O caso chamou atenção pela gravidade dos fatos narrados na denúncia, que imputava ao acusado a prática de matar a vítima e, em seguida, atear fogo no corpo com o objetivo de dificultar a identificação e a elucidação do crime.
Durante a sessão de julgamento, a defesa sustentou a fragilidade do conjunto probatório apresentado pela acusação, destacando a ausência de provas diretas capazes de comprovar, de forma segura, a autoria delitiva. Foram apontadas contradições relevantes nos depoimentos colhidos ao longo da instrução, além da inexistência de elementos técnicos conclusivos que vinculassem o réu à prática do crime.
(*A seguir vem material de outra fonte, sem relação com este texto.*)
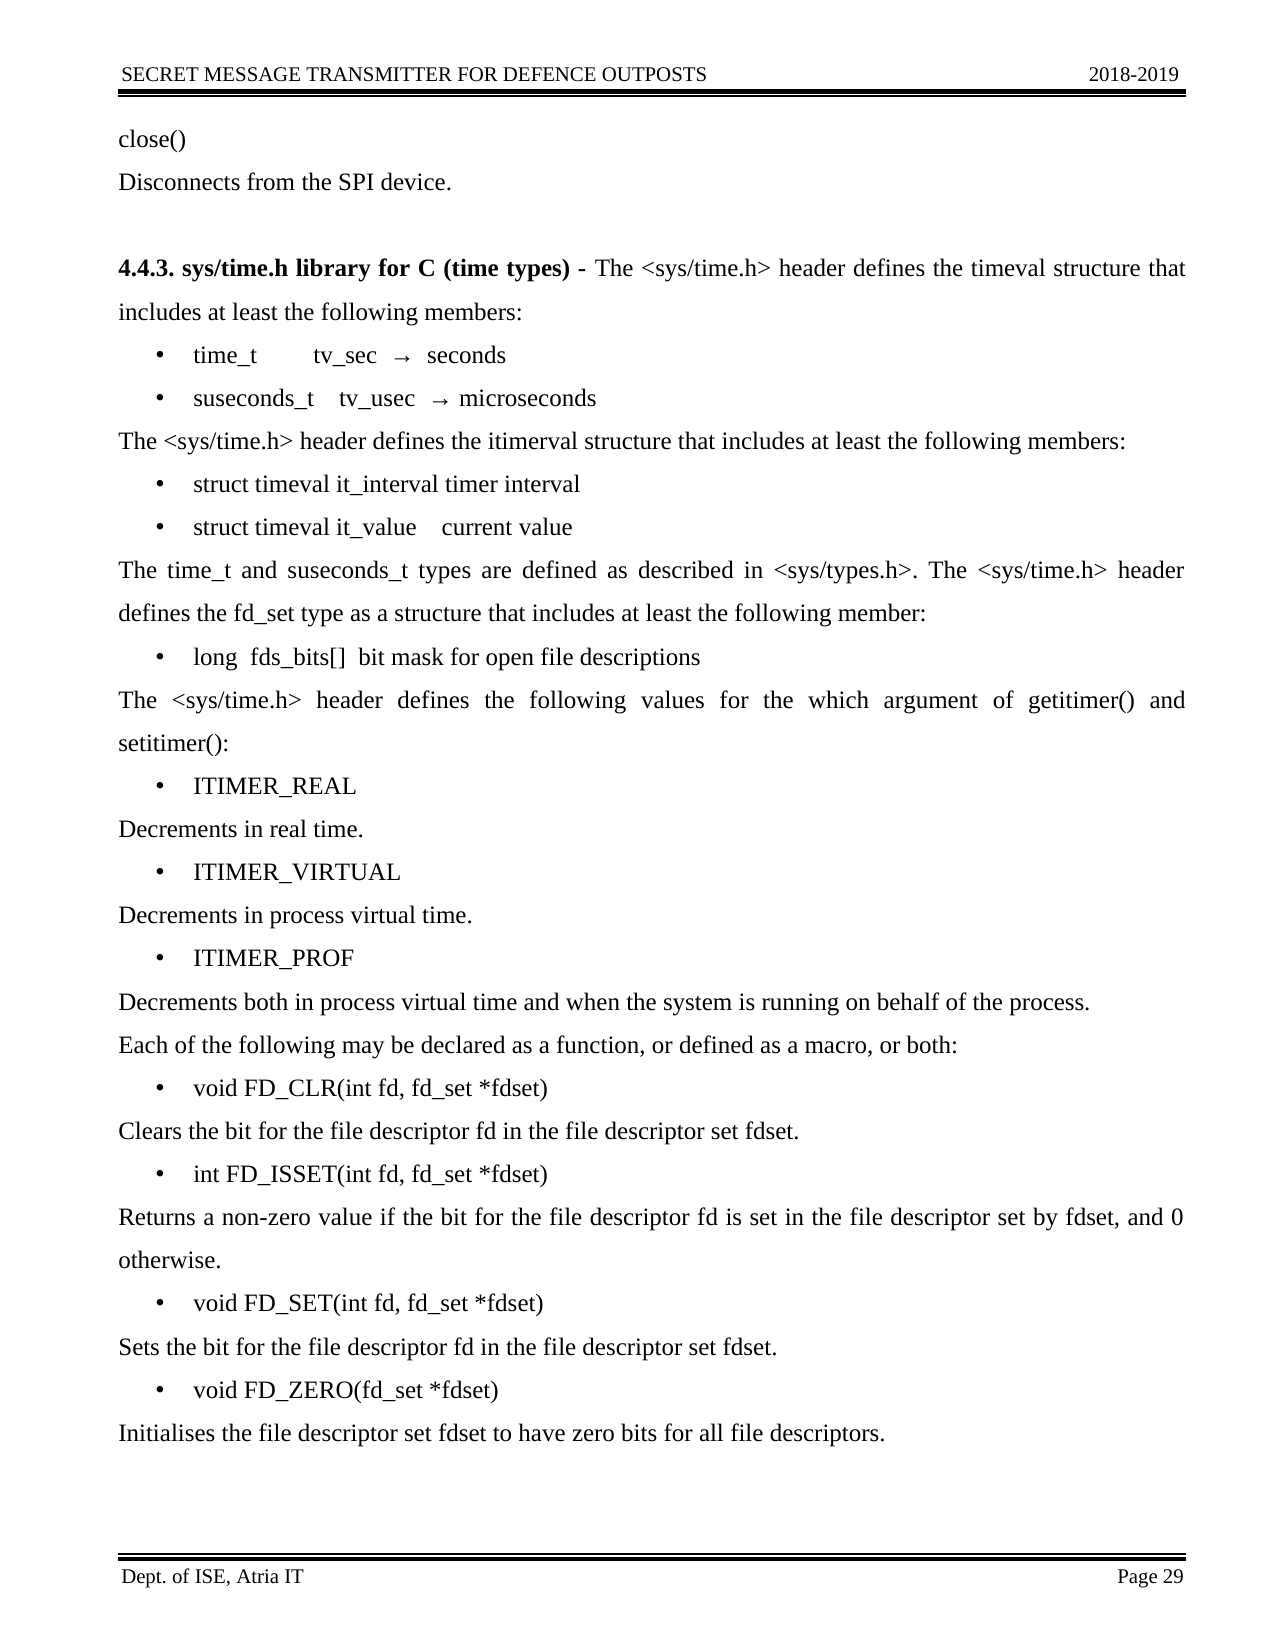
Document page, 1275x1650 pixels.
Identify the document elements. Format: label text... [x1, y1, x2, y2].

list void FD_CLR(int fd, fd_set *fdset) [156, 1073, 1186, 1102]
text Decrements both in process virtual time and when the system is running on behalf of the process. [118, 987, 1186, 1015]
text Initialises the file descriptor set fdset to have zero bits for all file descriptors. [118, 1418, 1186, 1447]
list void FD_ZERO(fd_set *fdset) [156, 1375, 1186, 1403]
text The time_t and suseconds_t types are defined as described in <sys/types.h>. The <sys/time.h> header defines the fd_set type as a structure that includes at least the following member: [118, 555, 1186, 627]
text Each of the following may be declared as a function, or defined as a macro, or both: [118, 1030, 1186, 1058]
list struct timeval it_value current value [156, 512, 1186, 541]
list int FD_ISSET(int fd, fd_set *fdset) [156, 1159, 1186, 1188]
text Decrements in process virtual time. [118, 900, 1186, 929]
list struct timeval it_interval timer interval [156, 469, 1186, 498]
text close() [118, 124, 1186, 153]
text 4.4.3. sys/time.h library for C (time types) - The <sys/time.h> header defines the timeval structure that includes at least the following members: [118, 253, 1186, 325]
text Disconnects from the SPI device. [118, 167, 1186, 196]
list suseconds_t tv_usec → microseconds [156, 383, 1186, 412]
text The <sys/time.h> header defines the itimerval structure that includes at least the following members: [118, 426, 1186, 455]
list ITIMER_PROF [156, 943, 1186, 972]
list long fds_bits[] bit mask for open file descriptions [156, 642, 1186, 670]
text Sets the bit for the file descriptor fd in the file descriptor set fdset. [118, 1332, 1186, 1360]
list time_t tv_sec → seconds [156, 340, 1186, 368]
text Decrements in real time. [118, 814, 1186, 843]
list void FD_SET(int fd, fd_set *fdset) [156, 1288, 1186, 1317]
text Clears the bit for the file descriptor fd in the file descriptor set fdset. [118, 1116, 1186, 1145]
list ITIMER_VIRTUAL [156, 857, 1186, 886]
text The <sys/time.h> header defines the following values for the which argument of getitimer() and setitimer(): [118, 685, 1186, 757]
text Returns a non-zero value if the bit for the file descriptor fd is set in the file descriptor set by fdset, and 0 otherwise. [118, 1202, 1186, 1274]
list ITIMER_REAL [156, 771, 1186, 800]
A atuação da defesa foi pautada no princípio constitucional da presunção de inocência, reforçando que a condenação no Tribunal do Júri exige prova robusta e segura, não sendo possível sustentar um decreto condenatório baseado em suposições ou indícios frágeis.
Após os debates, o Conselho de Sentença acolheu a tese defensiva e decidiu pela absolvição do acusado.
A decisão reforça a importância do Tribunal do Júri como espaço democrático de julgamento, onde a soberania dos veredictos permite que a sociedade, representada pelos jurados, analise não apenas a acusação, mas também a consistência das provas e a atuação técnica da defesa.